The data must be transcribed exactly, with no line missing.
#### Input data
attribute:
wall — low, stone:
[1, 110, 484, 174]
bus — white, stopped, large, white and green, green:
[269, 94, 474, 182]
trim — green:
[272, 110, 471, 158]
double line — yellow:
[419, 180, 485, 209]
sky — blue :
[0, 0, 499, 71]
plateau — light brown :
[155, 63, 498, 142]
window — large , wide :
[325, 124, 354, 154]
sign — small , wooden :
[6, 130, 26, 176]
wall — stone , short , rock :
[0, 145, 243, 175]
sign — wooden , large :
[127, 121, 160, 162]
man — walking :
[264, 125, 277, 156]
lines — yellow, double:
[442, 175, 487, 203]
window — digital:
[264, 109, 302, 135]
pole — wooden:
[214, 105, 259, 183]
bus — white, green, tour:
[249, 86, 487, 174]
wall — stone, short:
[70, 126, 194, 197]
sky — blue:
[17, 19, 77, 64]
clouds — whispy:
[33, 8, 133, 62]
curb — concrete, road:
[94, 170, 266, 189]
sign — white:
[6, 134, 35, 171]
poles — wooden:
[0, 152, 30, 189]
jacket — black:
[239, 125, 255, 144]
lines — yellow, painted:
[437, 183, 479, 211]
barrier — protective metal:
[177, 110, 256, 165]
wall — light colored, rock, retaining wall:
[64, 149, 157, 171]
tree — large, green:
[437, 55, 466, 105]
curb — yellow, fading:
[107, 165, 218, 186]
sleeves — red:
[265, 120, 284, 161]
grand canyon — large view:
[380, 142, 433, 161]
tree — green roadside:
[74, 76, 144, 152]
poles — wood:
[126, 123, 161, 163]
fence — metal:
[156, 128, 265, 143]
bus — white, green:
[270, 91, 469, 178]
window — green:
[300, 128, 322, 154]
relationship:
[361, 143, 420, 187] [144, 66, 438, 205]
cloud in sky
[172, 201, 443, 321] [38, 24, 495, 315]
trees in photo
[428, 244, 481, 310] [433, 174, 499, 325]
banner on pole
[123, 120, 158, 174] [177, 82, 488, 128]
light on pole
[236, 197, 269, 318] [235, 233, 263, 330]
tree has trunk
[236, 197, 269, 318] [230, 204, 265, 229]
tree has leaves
########
_Answer below:_
attribute:
wall — low, stone:
[1, 110, 484, 174]
bus — white, stopped, large, white and green, green:
[269, 94, 474, 182]
trim — green:
[272, 110, 471, 158]
double line — yellow:
[419, 180, 485, 209]
sky — blue :
[0, 0, 499, 71]
plateau — light brown :
[155, 63, 498, 142]
window — large , wide :
[325, 124, 354, 154]
sign — small , wooden :
[6, 130, 26, 176]
wall — stone , short , rock :
[0, 145, 243, 175]
sign — wooden , large :
[127, 121, 160, 162]
man — walking :
[264, 125, 277, 156]
lines — yellow, double:
[442, 175, 487, 203]
window — digital:
[264, 109, 302, 135]
pole — wooden:
[214, 105, 259, 183]
bus — white, green, tour:
[249, 86, 487, 174]
wall — stone, short:
[70, 126, 194, 197]
sky — blue:
[17, 19, 77, 64]
clouds — whispy:
[33, 8, 133, 62]
curb — concrete, road:
[94, 170, 266, 189]
sign — white:
[6, 134, 35, 171]
poles — wooden:
[0, 152, 30, 189]
jacket — black:
[239, 125, 255, 144]
lines — yellow, painted:
[437, 183, 479, 211]
barrier — protective metal:
[177, 110, 256, 165]
wall — light colored, rock, retaining wall:
[64, 149, 157, 171]
tree — large, green:
[437, 55, 466, 105]
curb — yellow, fading:
[107, 165, 218, 186]
sleeves — red:
[265, 120, 284, 161]
grand canyon — large view:
[380, 142, 433, 161]
tree — green roadside:
[74, 76, 144, 152]
poles — wood:
[126, 123, 161, 163]
fence — metal:
[156, 128, 265, 143]
bus — white, green:
[270, 91, 469, 178]
window — green:
[300, 128, 322, 154]
relationship:
[361, 143, 420, 187] [144, 66, 438, 205]
cloud in sky
[172, 201, 443, 321] [38, 24, 495, 315]
trees in photo
[428, 244, 481, 310] [433, 174, 499, 325]
banner on pole
[123, 120, 158, 174] [177, 82, 488, 128]
light on pole
[236, 197, 269, 318] [235, 233, 263, 330]
tree has trunk
[236, 197, 269, 318] [230, 204, 265, 229]
tree has leaves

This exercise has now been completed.